Dave Davies:

Or The Confessions Of A Kink Krazy

By Steve Bedney

Guitar Stars - April 1979

It was late in the Kinks' 1975 Schoolboys In Disgrace tour. Along with a few other Kink Krazies, I wandered down to The Warwick Hotel in New York to meet the boys from the band that had been making it happen since the first British wave of Rock 'n' roll washed across American soil.

We weren't there very long when Dave Davies approached us. Dave has long been a rock innovator. His raw, gutsy approach to making it all happen on the guitar separated him from the pack yet he has remained strangely unknown and underrated as a musician. He originated the fuzz guitar on the band's recording of "You Really Got Me." It was he, not brother Ray, who has long since evolved into the band's front man and chief songwriter, who originated The Kinks. Ray joined later.

Dave approached us, looking uncomfortably embarrassed. "Hi," he said, his voice coming out as nothing more than a high squeak. "The show's good." we told him. "Yeah, it's kind of fun to do" he replied.
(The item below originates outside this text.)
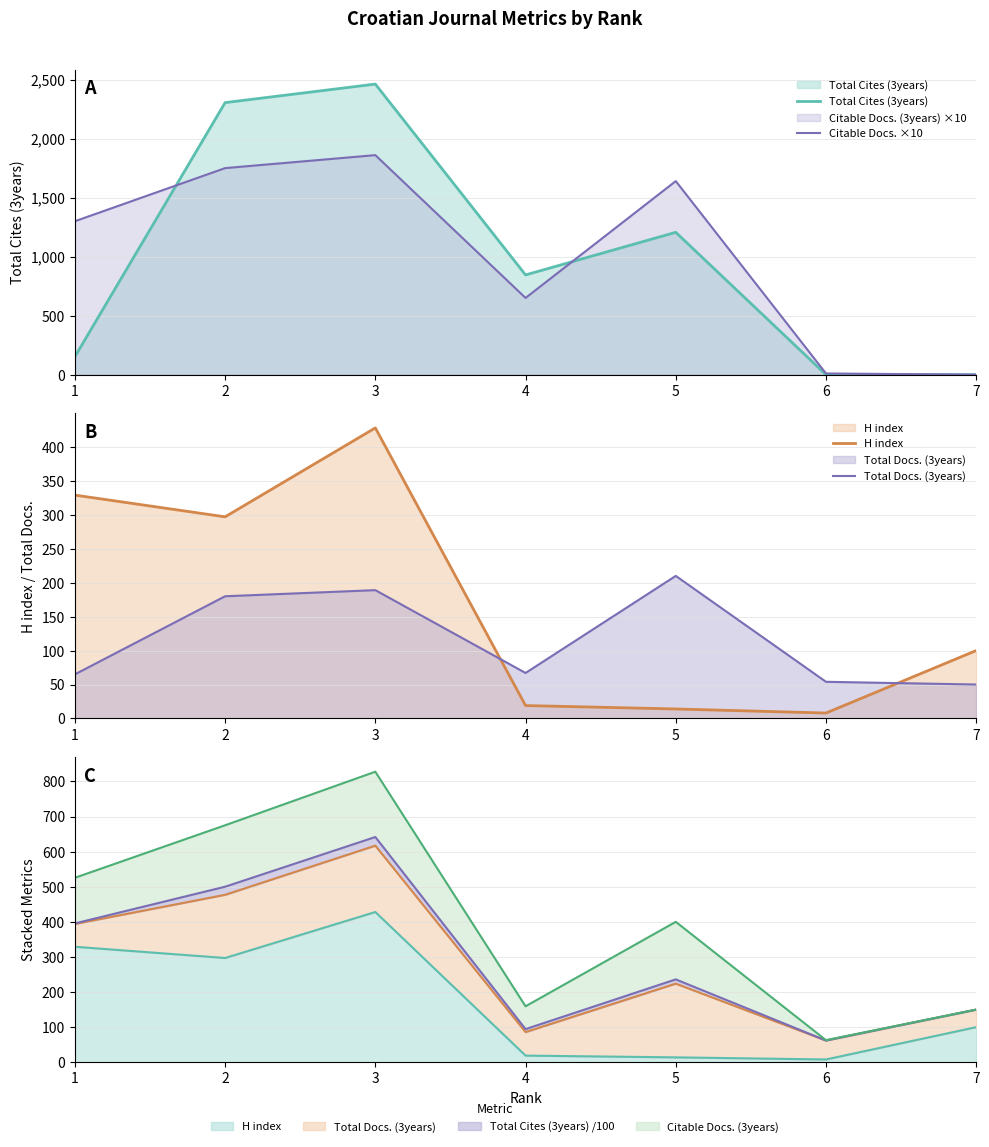

Does the chart display data point markers on the line(s)?

No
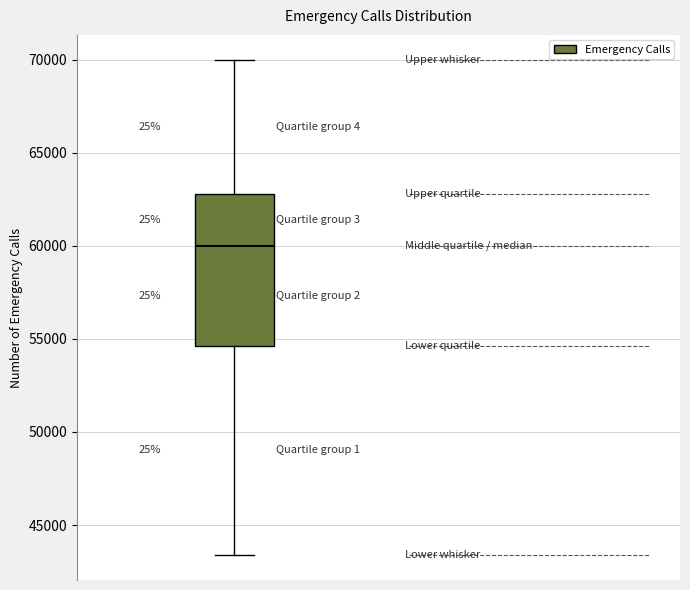

Where does the median line of the box sit on the y-axis? The values are not printed on the chart, so give them approximately, as read against the axis.

60000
I handed him a stack of pictures taken during one of the Schoolboys shows. "'What's this, a souvenir?" he asked, and began looking through them. There was one picture of Vincent Price in the pile. "'I heard you and Ray liked him," I said. "Yeah, we were going to produce an album with him, but it didn't come off."'

Another one in our group held up a tape recorder. "I've got a tape of your studio album," he said. In surprise, Dave looked at him. "Where'd you get that?" he asked amazed. The solo album has long been something Kinks fans have talked about and hoped for. His first attempt at writing, "Death of a Clown." had been a hit back in the mid-sixties, and audiences still requested it at every show. Recently, The Kinks have added it to their repertoire in a medley with their classic, "A Well Respected Man." After hearing a bit of the tape. Dave noted that "The sound's not very good is it?"

"Will you ever release a solo album?"


We are interrupted by the band's manager who whisks Dave, and by Ray, who walks by us with a smile and a shrug into the elevator. The Kinks have since gone on to Arista Records from their concept era for RCA, and have had two consecutive hit albums and their first top 40 singles since 'Lola.' A movie of Preservation. Ray's political opus about tyranny and power struggles, is planned.

Dave still remains underrated, but he is gaining recognition. His soloing is as gutsy as it was 15 years ago, often seeming as though there were nothing he couldn't do on the guitar. Whatever he does, he does well and makes it look painfully simple at the same time. And he enjoys doing it with a fervor that floods over any concert audience.